Escrever certo por linhas tortas. Então, é quando o Criador, mesmo com a falha do povo hebreu, vai enviar o Messias no povo hebreu para poder cumprir todas aquelas promessas relativas à missão do povo hebreu. Então, isso é muito importante. É como se Jesus, na verdade, ele resgata e cumpre a missão do povo hebreu. Ele conserta aquilo que o povo hebreu estragou. E ele conserta apesar do povo hebreu. Apesar, não é? Apesar. Então, o povo hebreu falha, mas a promessa de Deus não falha. Esse é o tema, não é? Esse tema, às vezes, é usado até de uma maneira pueril, não é?

Mas, é isso. E, aqui, eu selecionei, então, duas passagens para a gente poder ler. Elas são muito importantes. Uma passagem é representativa da primeira parte, que é do capítulo 1 ao capítulo 6, que é o julgamento do povo hebreu.

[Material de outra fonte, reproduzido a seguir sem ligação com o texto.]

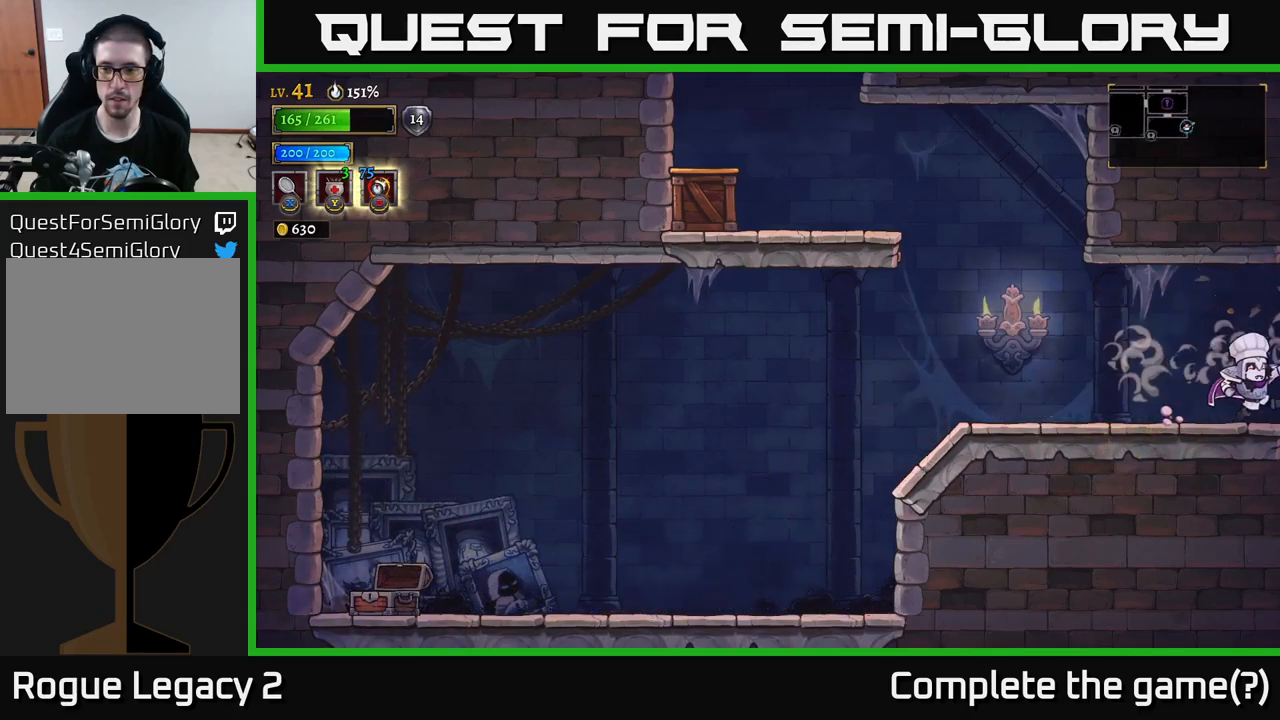
{"buttons": [], "left_stick": "right", "right_stick": "center", "events": []}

E a outra passagem é muito representativa da segunda parte, que é do capítulo 7 ao capítulo 12, que é sobre a vinda do Messias, o resgate do povo hebreu, o remanescente do povo hebreu e o cumprimento da promessa através do Messias. Então, eu separei duas passagens e vou ler aqui. Uma está no capítulo 5, versículo 1 a 7, e o outro está no próprio capítulo…

Olha aqui. Está na introduçãozinha aqui da segunda parte, que é o capítulo 6 de Isaías. No finalzinho da primeira parte, introduzindo a segunda parte, que é do capítulo 7 em diante, começam, então, as intervenções e a missão do Messias, que vai estar simbolizado aqui, a questão do resto, do remanescente de Israel, do descendente de Davi, que vão estar simbolizados no filho do próprio Isaías. Vamos trabalhar isso aqui. Então, eu escolhi mais um finalzinho aí, o capítulo 5 e o capítulo 6, que está dando entrada na segunda parte, porque aí ele resume a segunda parte pra gente.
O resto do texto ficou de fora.